Moses
statistical
machine translation
system

Tuning

The training script train-factored-model.perl produces a configuration file moses.ini which has default weights of questionable quality. That's why we need to obtain better weights by optimizing translation performance on a development set.

This is done with the tuning script mert-moses-new.pl. This new version of the minimum error rate trining script is based on a new C++ software. Details about the new implementations are given in Bertoldi, Haddow, Fouet, "Improved Minimum Error Rate Training in Moses", In Proc. of 3rd MT Marathon, Prague, Czech Republic. The new mert implementation is a standalone open-source software. The only interaction between Moses and the new software is given by the script mert-moses-new.pl itself.

This new implementation of mert stores feature scores and error statistics in separate files )possibly in a binary format) for each nbest-list (at each iteration), and use (some of) these files to optimize weights. At the moment weight optimization can be based on either BLEU or PER.

Most features of the old code mert-moses.pl are maintained, and some new ones are added.

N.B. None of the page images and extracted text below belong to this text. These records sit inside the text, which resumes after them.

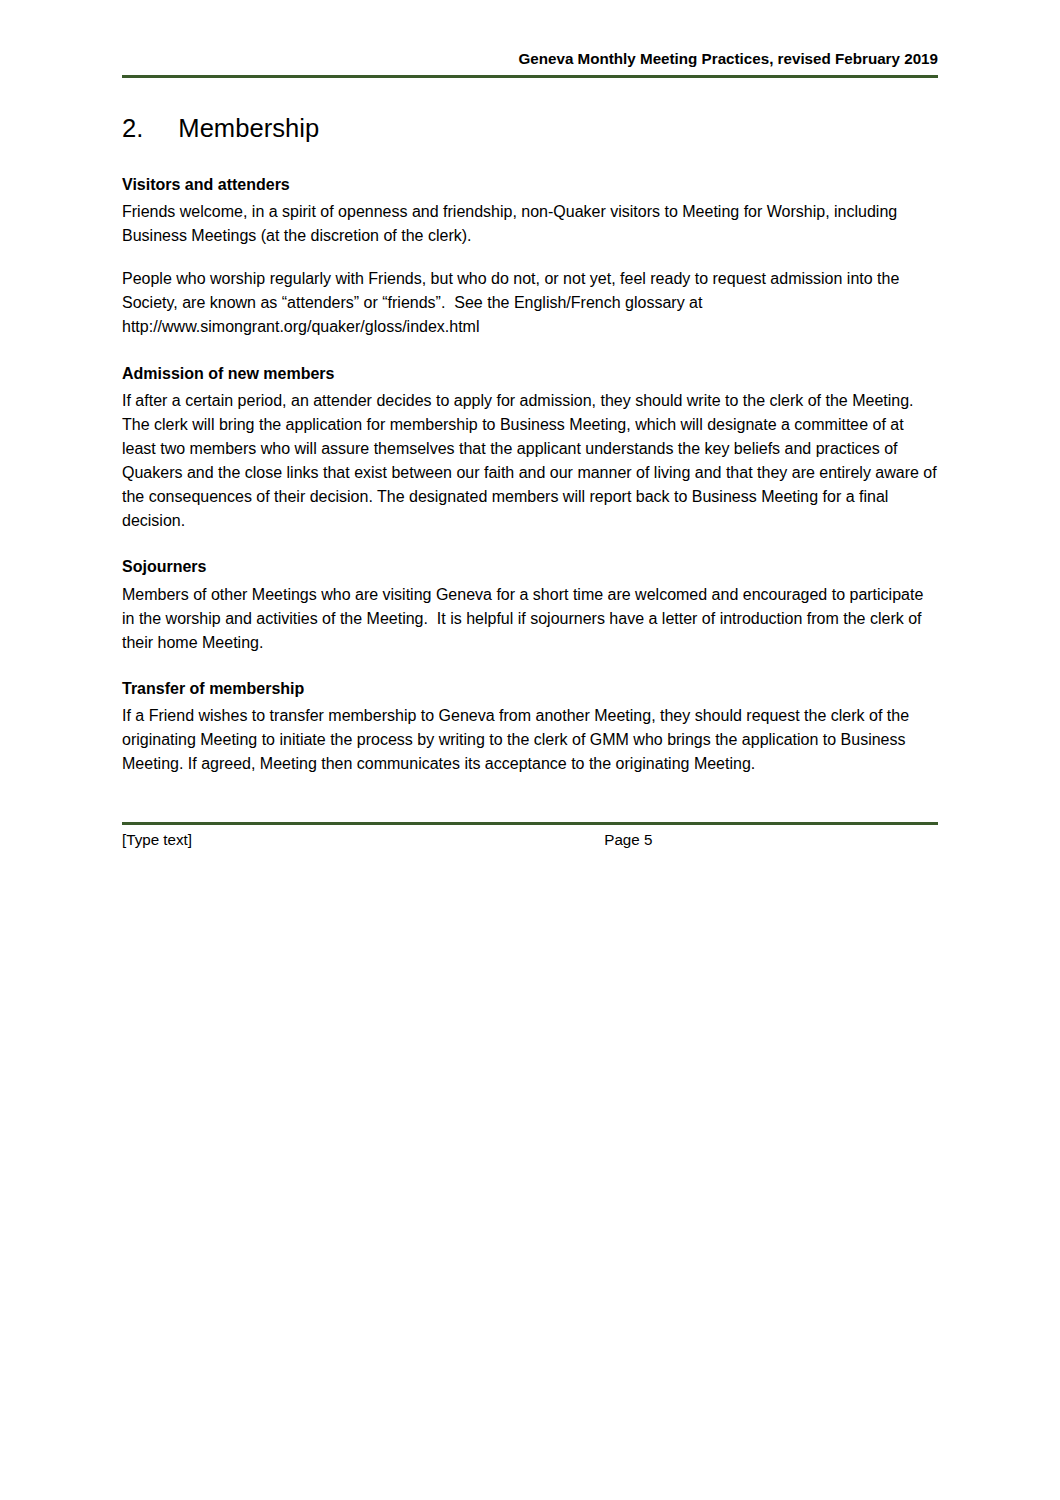Geneva Monthly Meeting Practices, revised February 2019
2. Membership
Visitors and attenders
Friends welcome, in a spirit of openness and friendship, non-Quaker visitors to Meeting for Worship, including Business Meetings (at the discretion of the clerk).
People who worship regularly with Friends, but who do not, or not yet, feel ready to request admission into the Society, are known as “attenders” or “friends”. See the English/French glossary at http://www.simongrant.org/quaker/gloss/index.html
Admission of new members
If after a certain period, an attender decides to apply for admission, they should write to the clerk of the Meeting. The clerk will bring the application for membership to Business Meeting, which will designate a committee of at least two members who will assure themselves that the applicant understands the key beliefs and practices of Quakers and the close links that exist between our faith and our manner of living and that they are entirely aware of the consequences of their decision. The designated members will report back to Business Meeting for a final decision.
Sojourners
Members of other Meetings who are visiting Geneva for a short time are welcomed and encouraged to participate in the worship and activities of the Meeting. It is helpful if sojourners have a letter of introduction from the clerk of their home Meeting.
Transfer of membership
If a Friend wishes to transfer membership to Geneva from another Meeting, they should request the clerk of the originating Meeting to initiate the process by writing to the clerk of GMM who brings the application to Business Meeting. If agreed, Meeting then communicates its acceptance to the originating Meeting.
[Type text] Page 5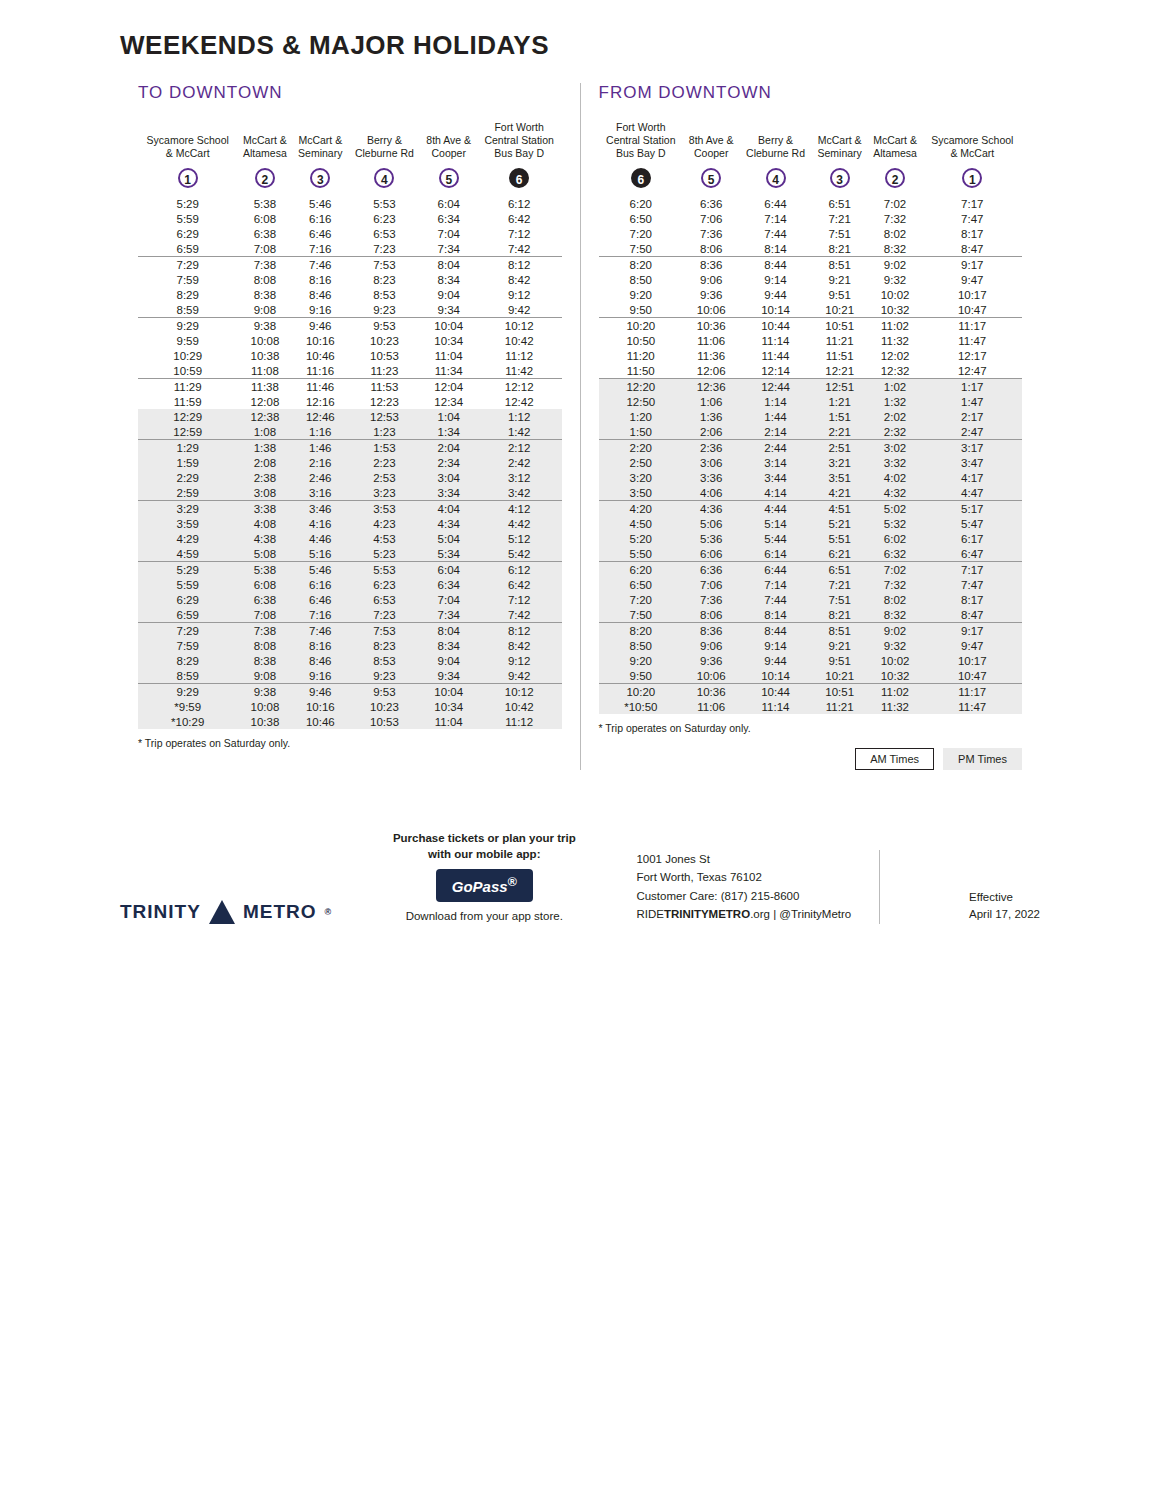WEEKENDS & MAJOR HOLIDAYS
TO DOWNTOWN
| Sycamore School & McCart | McCart & Altamesa | McCart & Seminary | Berry & Cleburne Rd | 8th Ave & Cooper | Fort Worth Central Station Bus Bay D |
| --- | --- | --- | --- | --- | --- |
| 1 | 2 | 3 | 4 | 5 | 6 |
| 5:29 | 5:38 | 5:46 | 5:53 | 6:04 | 6:12 |
| 5:59 | 6:08 | 6:16 | 6:23 | 6:34 | 6:42 |
| 6:29 | 6:38 | 6:46 | 6:53 | 7:04 | 7:12 |
| 6:59 | 7:08 | 7:16 | 7:23 | 7:34 | 7:42 |
| 7:29 | 7:38 | 7:46 | 7:53 | 8:04 | 8:12 |
| 7:59 | 8:08 | 8:16 | 8:23 | 8:34 | 8:42 |
| 8:29 | 8:38 | 8:46 | 8:53 | 9:04 | 9:12 |
| 8:59 | 9:08 | 9:16 | 9:23 | 9:34 | 9:42 |
| 9:29 | 9:38 | 9:46 | 9:53 | 10:04 | 10:12 |
| 9:59 | 10:08 | 10:16 | 10:23 | 10:34 | 10:42 |
| 10:29 | 10:38 | 10:46 | 10:53 | 11:04 | 11:12 |
| 10:59 | 11:08 | 11:16 | 11:23 | 11:34 | 11:42 |
| 11:29 | 11:38 | 11:46 | 11:53 | 12:04 | 12:12 |
| 11:59 | 12:08 | 12:16 | 12:23 | 12:34 | 12:42 |
| 12:29 | 12:38 | 12:46 | 12:53 | 1:04 | 1:12 |
| 12:59 | 1:08 | 1:16 | 1:23 | 1:34 | 1:42 |
| 1:29 | 1:38 | 1:46 | 1:53 | 2:04 | 2:12 |
| 1:59 | 2:08 | 2:16 | 2:23 | 2:34 | 2:42 |
| 2:29 | 2:38 | 2:46 | 2:53 | 3:04 | 3:12 |
| 2:59 | 3:08 | 3:16 | 3:23 | 3:34 | 3:42 |
| 3:29 | 3:38 | 3:46 | 3:53 | 4:04 | 4:12 |
| 3:59 | 4:08 | 4:16 | 4:23 | 4:34 | 4:42 |
| 4:29 | 4:38 | 4:46 | 4:53 | 5:04 | 5:12 |
| 4:59 | 5:08 | 5:16 | 5:23 | 5:34 | 5:42 |
| 5:29 | 5:38 | 5:46 | 5:53 | 6:04 | 6:12 |
| 5:59 | 6:08 | 6:16 | 6:23 | 6:34 | 6:42 |
| 6:29 | 6:38 | 6:46 | 6:53 | 7:04 | 7:12 |
| 6:59 | 7:08 | 7:16 | 7:23 | 7:34 | 7:42 |
| 7:29 | 7:38 | 7:46 | 7:53 | 8:04 | 8:12 |
| 7:59 | 8:08 | 8:16 | 8:23 | 8:34 | 8:42 |
| 8:29 | 8:38 | 8:46 | 8:53 | 9:04 | 9:12 |
| 8:59 | 9:08 | 9:16 | 9:23 | 9:34 | 9:42 |
| 9:29 | 9:38 | 9:46 | 9:53 | 10:04 | 10:12 |
| *9:59 | 10:08 | 10:16 | 10:23 | 10:34 | 10:42 |
| *10:29 | 10:38 | 10:46 | 10:53 | 11:04 | 11:12 |
* Trip operates on Saturday only.
FROM DOWNTOWN
| Fort Worth Central Station Bus Bay D | 8th Ave & Cooper | Berry & Cleburne Rd | McCart & Seminary | McCart & Altamesa | Sycamore School & McCart |
| --- | --- | --- | --- | --- | --- |
| 6 | 5 | 4 | 3 | 2 | 1 |
| 6:20 | 6:36 | 6:44 | 6:51 | 7:02 | 7:17 |
| 6:50 | 7:06 | 7:14 | 7:21 | 7:32 | 7:47 |
| 7:20 | 7:36 | 7:44 | 7:51 | 8:02 | 8:17 |
| 7:50 | 8:06 | 8:14 | 8:21 | 8:32 | 8:47 |
| 8:20 | 8:36 | 8:44 | 8:51 | 9:02 | 9:17 |
| 8:50 | 9:06 | 9:14 | 9:21 | 9:32 | 9:47 |
| 9:20 | 9:36 | 9:44 | 9:51 | 10:02 | 10:17 |
| 9:50 | 10:06 | 10:14 | 10:21 | 10:32 | 10:47 |
| 10:20 | 10:36 | 10:44 | 10:51 | 11:02 | 11:17 |
| 10:50 | 11:06 | 11:14 | 11:21 | 11:32 | 11:47 |
| 11:20 | 11:36 | 11:44 | 11:51 | 12:02 | 12:17 |
| 11:50 | 12:06 | 12:14 | 12:21 | 12:32 | 12:47 |
| 12:20 | 12:36 | 12:44 | 12:51 | 1:02 | 1:17 |
| 12:50 | 1:06 | 1:14 | 1:21 | 1:32 | 1:47 |
| 1:20 | 1:36 | 1:44 | 1:51 | 2:02 | 2:17 |
| 1:50 | 2:06 | 2:14 | 2:21 | 2:32 | 2:47 |
| 2:20 | 2:36 | 2:44 | 2:51 | 3:02 | 3:17 |
| 2:50 | 3:06 | 3:14 | 3:21 | 3:32 | 3:47 |
| 3:20 | 3:36 | 3:44 | 3:51 | 4:02 | 4:17 |
| 3:50 | 4:06 | 4:14 | 4:21 | 4:32 | 4:47 |
| 4:20 | 4:36 | 4:44 | 4:51 | 5:02 | 5:17 |
| 4:50 | 5:06 | 5:14 | 5:21 | 5:32 | 5:47 |
| 5:20 | 5:36 | 5:44 | 5:51 | 6:02 | 6:17 |
| 5:50 | 6:06 | 6:14 | 6:21 | 6:32 | 6:47 |
| 6:20 | 6:36 | 6:44 | 6:51 | 7:02 | 7:17 |
| 6:50 | 7:06 | 7:14 | 7:21 | 7:32 | 7:47 |
| 7:20 | 7:36 | 7:44 | 7:51 | 8:02 | 8:17 |
| 7:50 | 8:06 | 8:14 | 8:21 | 8:32 | 8:47 |
| 8:20 | 8:36 | 8:44 | 8:51 | 9:02 | 9:17 |
| 8:50 | 9:06 | 9:14 | 9:21 | 9:32 | 9:47 |
| 9:20 | 9:36 | 9:44 | 9:51 | 10:02 | 10:17 |
| 9:50 | 10:06 | 10:14 | 10:21 | 10:32 | 10:47 |
| 10:20 | 10:36 | 10:44 | 10:51 | 11:02 | 11:17 |
| *10:50 | 11:06 | 11:14 | 11:21 | 11:32 | 11:47 |
* Trip operates on Saturday only.
AM Times PM Times
TRINITY METRO®
Purchase tickets or plan your trip
with our mobile app:
GoPass®
Download from your app store.
1001 Jones St
Fort Worth, Texas 76102
Customer Care: (817) 215-8600
RIDETRINITYMETRO.org | @TrinityMetro
Effective
April 17, 2022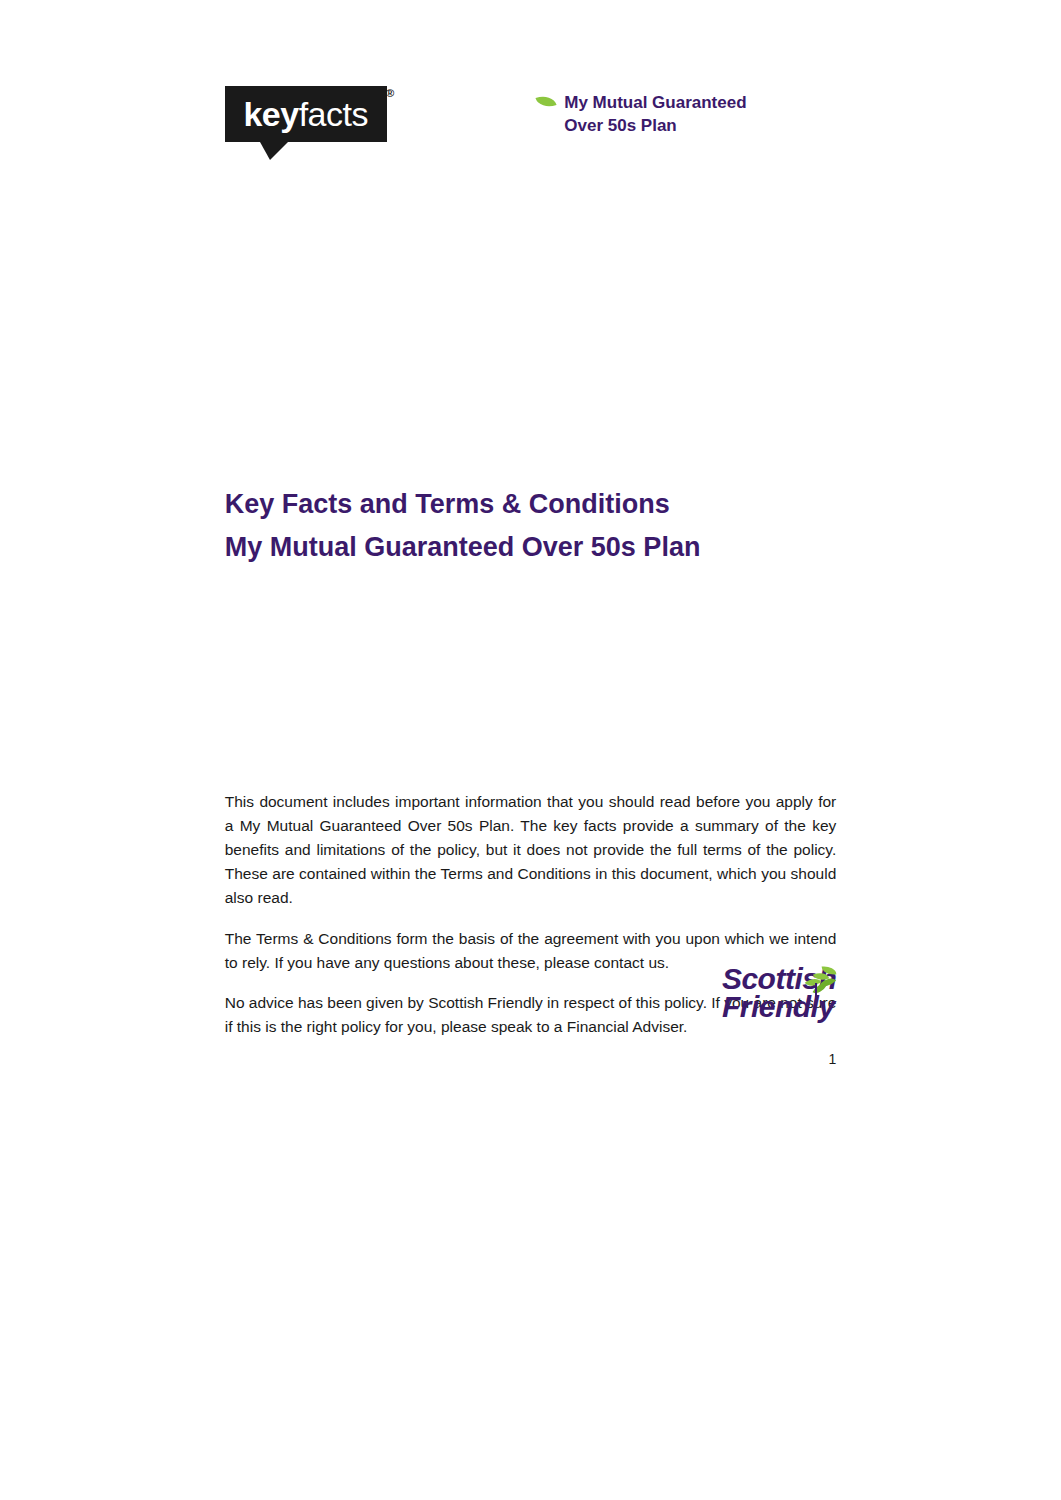key facts®
My Mutual Guaranteed
Over 50s Plan
Key Facts and Terms & Conditions My Mutual Guaranteed Over 50s Plan
This document includes important information that you should read before you apply for a My Mutual Guaranteed Over 50s Plan. The key facts provide a summary of the key benefits and limitations of the policy, but it does not provide the full terms of the policy. These are contained within the Terms and Conditions in this document, which you should also read.
The Terms & Conditions form the basis of the agreement with you upon which we intend to rely. If you have any questions about these, please contact us.
No advice has been given by Scottish Friendly in respect of this policy. If you are not sure if this is the right policy for you, please speak to a Financial Adviser.
ScottishFriendly
1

The script are run as follows:

 mert-moses-new.pl input-text references decoder-executable decoder.ini

Parameters:

  • input-text and references are the development set, on which translation performance is optimized. The tuning script tries to find translations for input-text that resemble best the reference translations in references. The script works also with multiple output reference files, these have to be called [references]0, [references]1, [references]2, etc.
  • decoder-executable is the location of the decoder binary to be used
  • decoder.ini is the location of the configuration file to be used

Options:

  • --working-dir=STRING (default mert-dir) directory that contains all files generated during the tuning process. Upon conclusion, it will contain a new moses.ini with better weights
  • --nbest=NUM (default 100) size of n-best list to be generated at each run of the decoder
  • --jobs=NUM if the script is run a cluster, this specifies how many jobs to submit (default: serial execution, does not use qsub)
  • --queue-flags=STRING additional switches to pass to the parallelizer, eg. '-qsub-prefix logname'
  • --decoder-flags=STRING additional parameters for the decoder
  • --lambdas=STRING default values and ranges for lambdas, a complex string such as 'd:1,0.5-1.5 lm:1,0.5-1.5 ...' (see below)
  • --average use the average (not the default, closest) reference length as effective reference length for BLEU score computation
  • --closest use the closest (default) reference length as effective reference length for BLEU score computation
  • --shortest use the shortest (not the default, closest) reference length as effective reference length for BLEU score computation
  • --nocase perform a case-insensitive evaluation between hypos and refs (default is false)
  • --activate-features=STRING perform optimization on a specified subset of features (default is the optimization of all features); see below for details and for the correct syntax
  • --continue continue the iterative optimization process from the last finished step (default is false); this is useful to recover a not-terminated optimization process (for example due to any system failure) without losing the first well-completed steps (see the note below for more details
  • --prev-aggregate-nbestlist=INT number of previous steps to consider when loading data (default =-1). -1 means all previous, i.e. from iteration 1; 0 means no previous data, i.e. from actual iteration; 1 means 1 previous data , i.e. from the actual iteration and from the previous one; and so on.
  • --mertdir=STRING path to the new implementation of mert software
  • --mertargs=STRING extra arguments for mert, eg to specify score type (which is BLEU by default)
  • --help gives a full list of options

Note: the optimized final weights are L1-normalized to 1 (i.e. sum_i |w_i| =1).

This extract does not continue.